The new study was small and preliminary, but if the drugs prove effective in humans—a finding still years away—it could mean new treatments for the deadly disease.
When researchers treated 10 mice infected with Ebola with Vascor (bepridil), customarily used to control blood pressure in heart patients, all the mice survived the often-deadly virus. When 10 mice were treated with the antidepressant Zoloft (sertraline), seven survived.The next step, will be to test the drugs in guinea pigs and monkeys, says immunologist Gene Olinger.
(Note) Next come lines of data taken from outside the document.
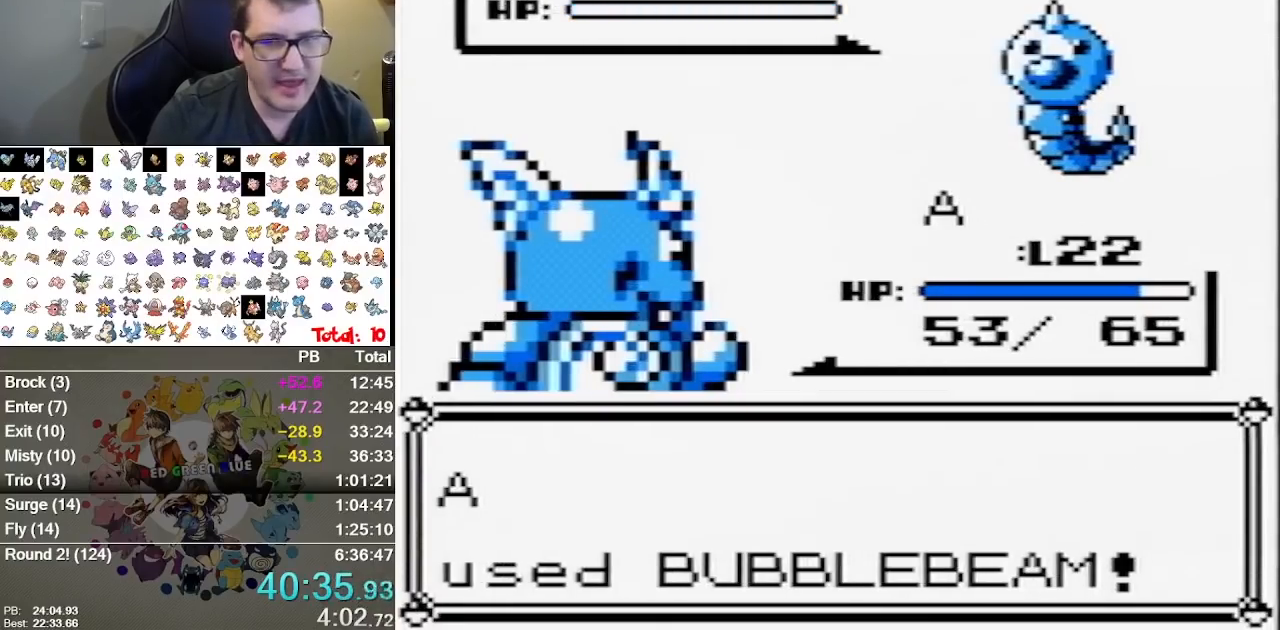
{"buttons": ["A"], "events": [[100, "A", "down"], [417, "A", "up"], [483, "A", "down"]]}
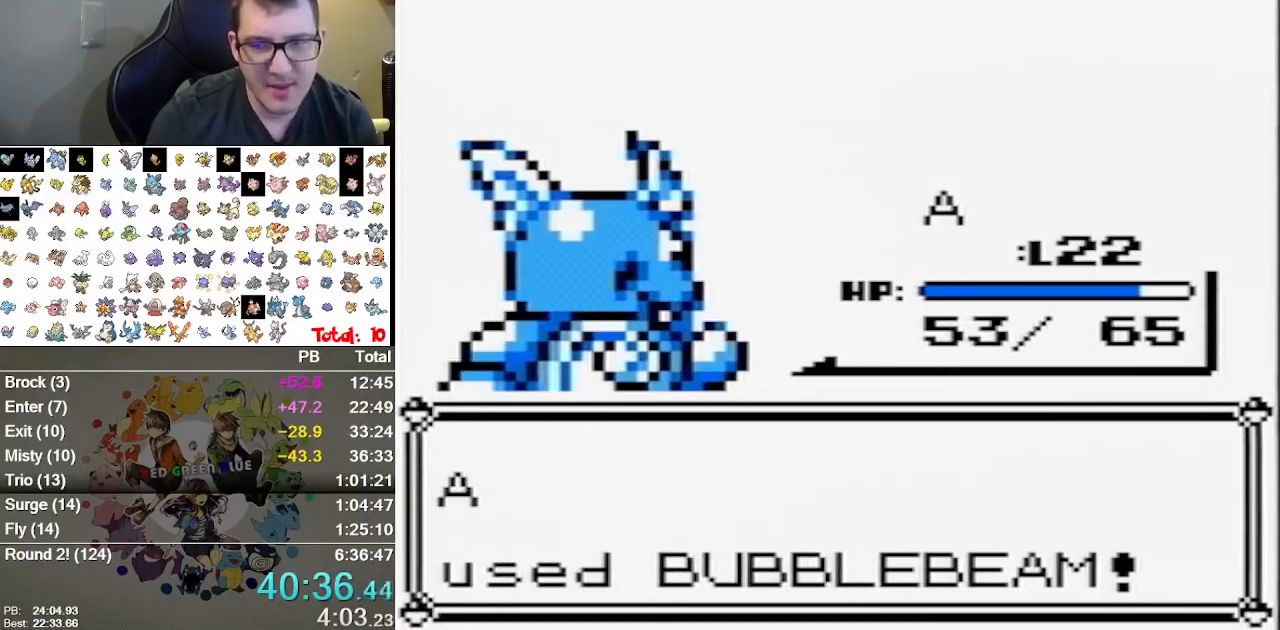
{"buttons": [], "events": [[117, "A", "up"], [183, "A", "down"], [267, "A", "up"], [367, "A", "down"], [467, "A", "up"]]}
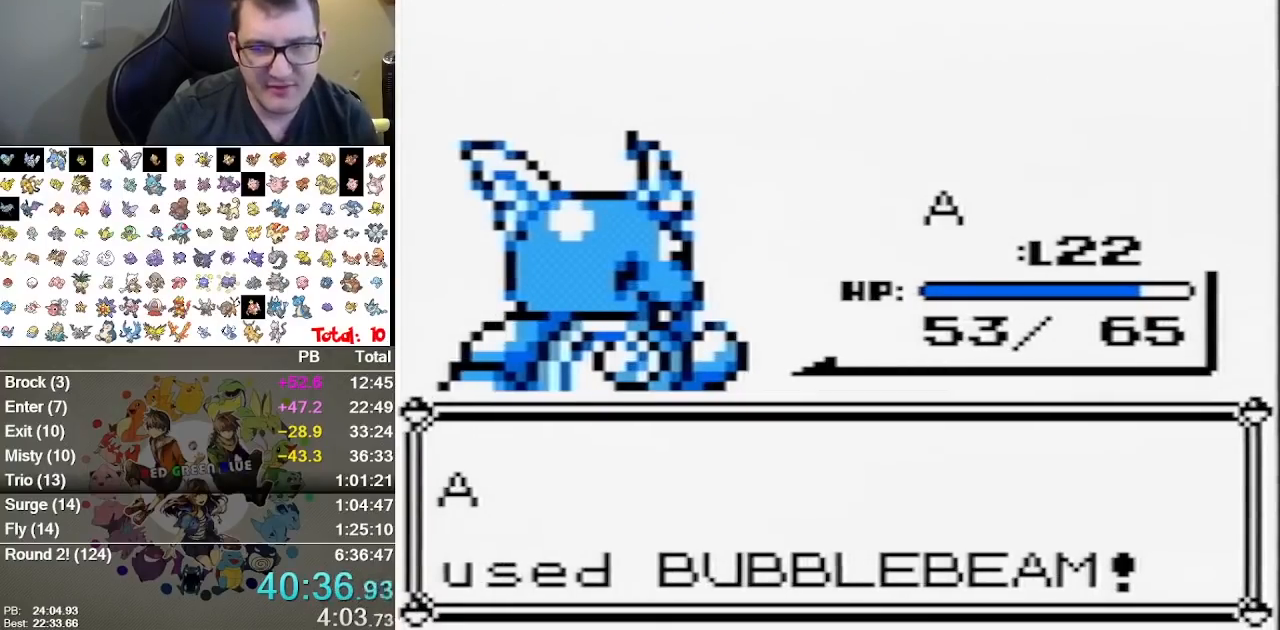
{"buttons": ["A"], "events": [[67, "A", "down"], [150, "A", "up"], [217, "A", "down"], [317, "A", "up"], [450, "A", "down"]]}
Olinger is associate director for maximum containment training at Boston University’s National Emerging Infectious Diseases Laboratory (NEIDL) and an adjunct associate professor of infectious diseases. The drug analysis was done at his lab in Maryland, where he works as a contractor with the National Institutes of Health. NEIDL is awaiting approval for Biosafety Level 4 research, which would include on-site, live-virus Ebola studies.
‘Do something quickly’
Ebola has killed more than 11,000 Africans in an ongoing outbreak that began in December 2013. Olinger’s work with Ebola and other viral hemorrhagic fevers (VHF) began in 2004, when he was a civilian employee with the Army.
“We started to develop a drug screen using a live virus” that might find effective therapies, Olinger says. Given the time and expense—and failure rate—of developing new drugs, “I was tasked to find a way to do something quickly.”
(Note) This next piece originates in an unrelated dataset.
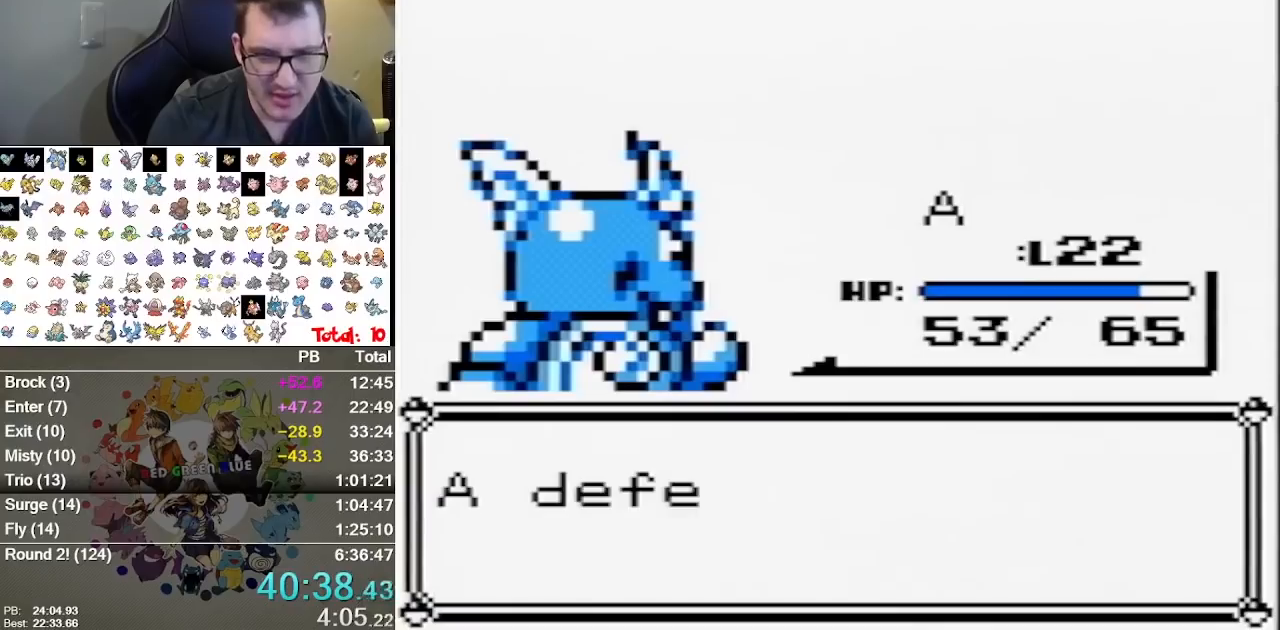
{"buttons": [], "events": [[67, "A", "down"], [133, "A", "up"], [217, "A", "down"], [283, "A", "up"], [383, "A", "down"], [483, "A", "up"]]}
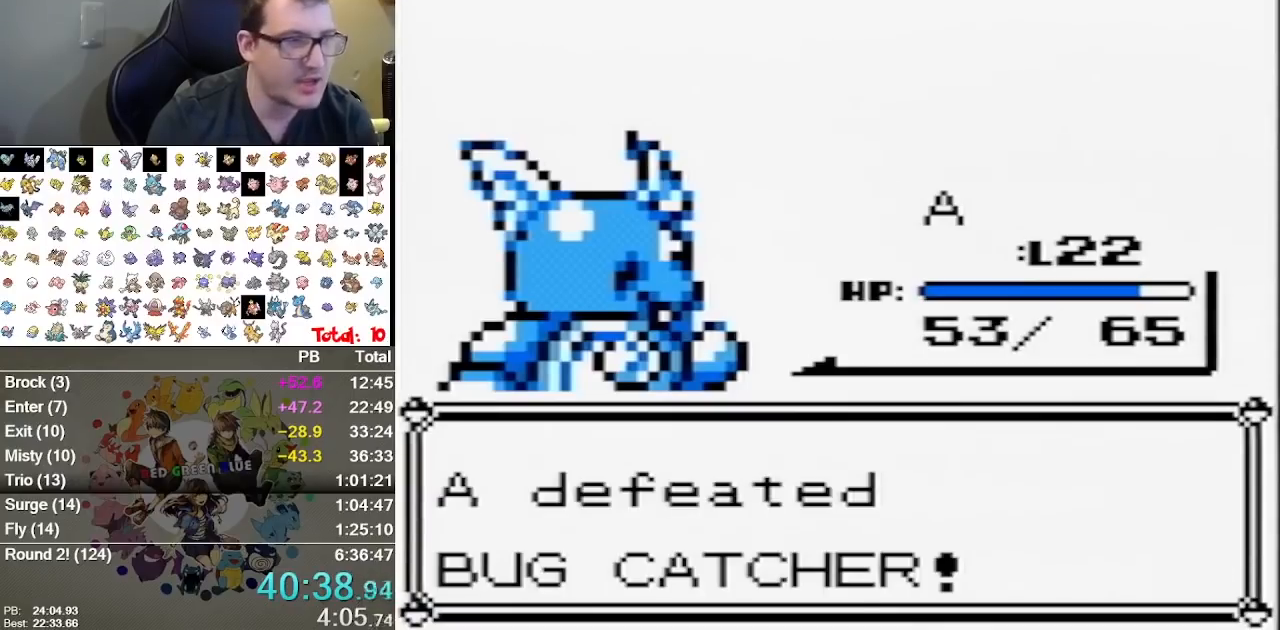
{"buttons": ["A"], "events": [[200, "A", "down"], [267, "A", "up"], [367, "A", "down"]]}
Olinger says he thought it made sense to screen existing Food and Drug Administration–approved drugs, not just for the time saved, but because “the repurposing approach has been used in infectious diseases before.”
He cites two prominent examples: Viagra was originally a heart treatment drug before its effectiveness against erectile dysfunction was discovered, and thalidomide—used for nausea in pregnant women until it was found to cause birth defects—today is “a very good cancer drug.”
Researchers screened 2,600 drugs, representing 90 percent of the FDA-approved pharmaceutical library. Of those screened, 80, including antihistamines and treatments for breast cancer, heart disease, and depression, appeared to have some effectiveness against Ebola. The drugs were put in dishes along with cells infected with the disease, to see if the drugs might block the virus. Those that looked most effective were tested then in mice.
The effective drugs appear to work by damming up cellular pathways through which Ebola enters. “We do know there are synergistic combinations that are possible,” he says, meaning that an ultimate therapy might involve a cocktail of several drugs, similar to the way HIV is treated.
The findings, published in the journal Science Translational Medicine, even surprised Olinger.
“I was shocked at the breadth of the type of drugs that had an impact,” he says, such as drugs blocking estrogen receptors in the cells. “Why would a virus need an estrogen receptor? I could see years of research just on a basic level just off that one finding.”